Seminar: Scalable Feature Selection Methods by Augmenting Sparse Least Squares
Supervisor: Dr. Hamid Usefi
Scalable Feature Selection Methods by Augmenting Sparse Least Squares
Department of Computer Science
Tuesday, November 19, 2019, 10:00 a.m., Room EN 2022
Feature selection has been used widely for selecting a subset of genes (features) from microarray
datasets, which help discriminate healthy samples from those with a particular disease. However, most feature selection methods suffer from high computational complexity when applied to these datasets due to the large number of genes present. Usually, a small subset of these genes have a contributing factor to the disease, and the rest of the genes are irrelevant to the condition. This study proposes a sparse method (SLS) based on singular value decomposition and least squares to filter out irrelevant features. In this thesis, we shall also consider reducing the size of datasets by clustering genes and selecting representative genes from each cluster based on two different metrics.
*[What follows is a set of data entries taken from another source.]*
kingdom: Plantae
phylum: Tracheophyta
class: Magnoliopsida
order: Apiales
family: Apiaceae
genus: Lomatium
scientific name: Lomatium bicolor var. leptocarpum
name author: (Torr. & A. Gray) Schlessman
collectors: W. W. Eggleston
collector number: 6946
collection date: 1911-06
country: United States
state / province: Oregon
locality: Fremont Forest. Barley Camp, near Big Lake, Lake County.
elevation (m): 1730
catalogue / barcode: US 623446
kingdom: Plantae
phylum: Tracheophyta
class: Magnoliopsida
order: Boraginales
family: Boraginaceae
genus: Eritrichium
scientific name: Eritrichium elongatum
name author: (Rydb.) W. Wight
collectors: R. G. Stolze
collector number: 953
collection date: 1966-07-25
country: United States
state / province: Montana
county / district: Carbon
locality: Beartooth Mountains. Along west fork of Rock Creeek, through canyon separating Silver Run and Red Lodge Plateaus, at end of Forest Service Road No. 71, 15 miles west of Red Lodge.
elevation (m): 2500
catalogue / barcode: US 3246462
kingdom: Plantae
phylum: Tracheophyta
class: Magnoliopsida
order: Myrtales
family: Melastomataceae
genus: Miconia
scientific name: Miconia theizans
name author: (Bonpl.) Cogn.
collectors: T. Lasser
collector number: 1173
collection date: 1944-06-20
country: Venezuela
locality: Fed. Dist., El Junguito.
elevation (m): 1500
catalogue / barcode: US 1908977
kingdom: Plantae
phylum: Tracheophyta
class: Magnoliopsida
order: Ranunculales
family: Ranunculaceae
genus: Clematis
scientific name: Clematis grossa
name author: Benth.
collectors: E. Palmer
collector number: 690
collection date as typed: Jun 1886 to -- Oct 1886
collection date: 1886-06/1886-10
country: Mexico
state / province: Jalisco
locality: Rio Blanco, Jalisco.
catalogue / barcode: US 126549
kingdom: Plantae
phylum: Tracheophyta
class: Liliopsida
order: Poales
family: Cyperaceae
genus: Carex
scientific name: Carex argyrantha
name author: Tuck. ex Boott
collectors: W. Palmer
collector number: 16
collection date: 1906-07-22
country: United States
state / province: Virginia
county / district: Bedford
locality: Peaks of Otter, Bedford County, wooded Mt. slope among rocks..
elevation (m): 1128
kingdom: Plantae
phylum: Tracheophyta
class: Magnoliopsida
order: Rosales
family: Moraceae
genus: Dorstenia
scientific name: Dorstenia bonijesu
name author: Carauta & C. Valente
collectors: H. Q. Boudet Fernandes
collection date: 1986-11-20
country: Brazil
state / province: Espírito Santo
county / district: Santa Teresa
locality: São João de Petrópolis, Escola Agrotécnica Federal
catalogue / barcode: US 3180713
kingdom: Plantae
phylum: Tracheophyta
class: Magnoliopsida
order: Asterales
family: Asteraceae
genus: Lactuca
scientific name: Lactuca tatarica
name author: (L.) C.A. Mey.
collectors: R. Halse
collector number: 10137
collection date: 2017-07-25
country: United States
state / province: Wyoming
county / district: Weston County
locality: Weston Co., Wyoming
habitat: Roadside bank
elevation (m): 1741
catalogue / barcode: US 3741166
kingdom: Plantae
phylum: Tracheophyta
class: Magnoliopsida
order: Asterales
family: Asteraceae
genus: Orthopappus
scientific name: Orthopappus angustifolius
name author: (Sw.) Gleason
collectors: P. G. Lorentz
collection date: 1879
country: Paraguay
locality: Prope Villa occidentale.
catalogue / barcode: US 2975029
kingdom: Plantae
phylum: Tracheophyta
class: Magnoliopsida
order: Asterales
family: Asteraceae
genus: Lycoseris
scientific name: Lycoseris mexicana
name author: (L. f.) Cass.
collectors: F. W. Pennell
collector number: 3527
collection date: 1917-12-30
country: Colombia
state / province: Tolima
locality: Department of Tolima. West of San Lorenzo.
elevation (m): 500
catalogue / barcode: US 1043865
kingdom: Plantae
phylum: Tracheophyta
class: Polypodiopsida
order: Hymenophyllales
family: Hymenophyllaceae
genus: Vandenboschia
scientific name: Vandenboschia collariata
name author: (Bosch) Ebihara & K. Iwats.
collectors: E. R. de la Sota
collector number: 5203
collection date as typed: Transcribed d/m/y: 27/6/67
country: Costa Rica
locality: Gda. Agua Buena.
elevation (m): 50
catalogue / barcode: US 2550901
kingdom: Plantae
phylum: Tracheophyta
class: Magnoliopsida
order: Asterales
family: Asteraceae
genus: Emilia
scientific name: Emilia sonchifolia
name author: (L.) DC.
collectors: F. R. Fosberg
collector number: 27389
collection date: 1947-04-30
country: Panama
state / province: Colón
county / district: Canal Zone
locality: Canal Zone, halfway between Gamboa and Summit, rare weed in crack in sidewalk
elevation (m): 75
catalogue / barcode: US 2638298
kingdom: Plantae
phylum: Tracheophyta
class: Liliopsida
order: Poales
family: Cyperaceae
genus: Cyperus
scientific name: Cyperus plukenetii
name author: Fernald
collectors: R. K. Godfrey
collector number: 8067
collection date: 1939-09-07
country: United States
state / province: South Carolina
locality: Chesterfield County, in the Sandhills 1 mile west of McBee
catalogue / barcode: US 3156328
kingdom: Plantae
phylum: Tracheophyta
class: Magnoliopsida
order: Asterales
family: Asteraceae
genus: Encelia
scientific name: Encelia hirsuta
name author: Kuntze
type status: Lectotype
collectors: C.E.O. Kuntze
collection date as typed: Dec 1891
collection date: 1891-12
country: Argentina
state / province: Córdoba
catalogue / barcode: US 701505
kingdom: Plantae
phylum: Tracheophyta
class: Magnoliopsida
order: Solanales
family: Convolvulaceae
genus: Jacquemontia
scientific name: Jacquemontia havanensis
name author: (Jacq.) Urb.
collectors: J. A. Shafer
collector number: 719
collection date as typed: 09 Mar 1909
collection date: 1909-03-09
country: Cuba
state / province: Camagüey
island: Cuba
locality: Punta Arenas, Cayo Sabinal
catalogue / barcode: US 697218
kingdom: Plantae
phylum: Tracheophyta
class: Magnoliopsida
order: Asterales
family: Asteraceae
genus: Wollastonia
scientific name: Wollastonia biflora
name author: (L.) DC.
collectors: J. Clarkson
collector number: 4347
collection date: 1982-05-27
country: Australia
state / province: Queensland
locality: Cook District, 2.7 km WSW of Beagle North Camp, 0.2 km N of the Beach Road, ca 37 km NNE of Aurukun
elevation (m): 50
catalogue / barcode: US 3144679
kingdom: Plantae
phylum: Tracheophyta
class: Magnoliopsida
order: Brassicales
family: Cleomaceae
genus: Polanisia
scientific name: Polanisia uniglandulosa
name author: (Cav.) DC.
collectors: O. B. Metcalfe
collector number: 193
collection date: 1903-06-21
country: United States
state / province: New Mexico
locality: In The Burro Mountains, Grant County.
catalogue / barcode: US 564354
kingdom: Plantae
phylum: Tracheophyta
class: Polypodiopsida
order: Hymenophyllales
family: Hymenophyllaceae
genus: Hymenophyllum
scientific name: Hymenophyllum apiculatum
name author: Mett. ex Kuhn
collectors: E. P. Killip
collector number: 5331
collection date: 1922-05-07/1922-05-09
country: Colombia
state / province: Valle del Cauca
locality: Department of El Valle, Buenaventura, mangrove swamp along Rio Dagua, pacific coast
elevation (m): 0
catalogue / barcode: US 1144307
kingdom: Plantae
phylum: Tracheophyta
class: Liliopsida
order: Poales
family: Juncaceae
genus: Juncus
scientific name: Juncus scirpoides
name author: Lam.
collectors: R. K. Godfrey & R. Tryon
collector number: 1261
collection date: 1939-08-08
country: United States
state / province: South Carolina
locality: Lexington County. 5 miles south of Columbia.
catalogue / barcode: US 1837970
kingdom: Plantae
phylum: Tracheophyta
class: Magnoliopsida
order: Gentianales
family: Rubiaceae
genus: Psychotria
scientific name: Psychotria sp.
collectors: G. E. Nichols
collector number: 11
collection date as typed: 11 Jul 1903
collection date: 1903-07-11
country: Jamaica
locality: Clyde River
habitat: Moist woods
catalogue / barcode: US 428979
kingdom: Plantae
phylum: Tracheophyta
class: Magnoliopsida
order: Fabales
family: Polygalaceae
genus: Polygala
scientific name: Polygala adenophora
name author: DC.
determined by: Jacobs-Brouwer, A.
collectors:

These dataset size-reduction methods are incorporated into three state-of-the-art feature selection methods, namely, mRMR, SVM-RFE, and HSIC-Lasso. These methods are applied to three Inflammatory Bowel Disease (IBD) datasets and combined with support vector machines and random forest classifiers. Experimental results show that the proposed SLS method significantly reduces the running time of feature selection algorithms and improves the prediction power of the machine learning models. SLS is integrated into a novel feature selection method (DRPT), which, when combined with SVM, is able to generate models to discriminate between healthy subjects and subjects with Ulcerative Colitis (UC) based on the expression values of genes in colon samples. The best models were validated on two validation datasets and achieving higher predictive performance than a model generated by a recently published biomarker discovery tool (BioDiscML).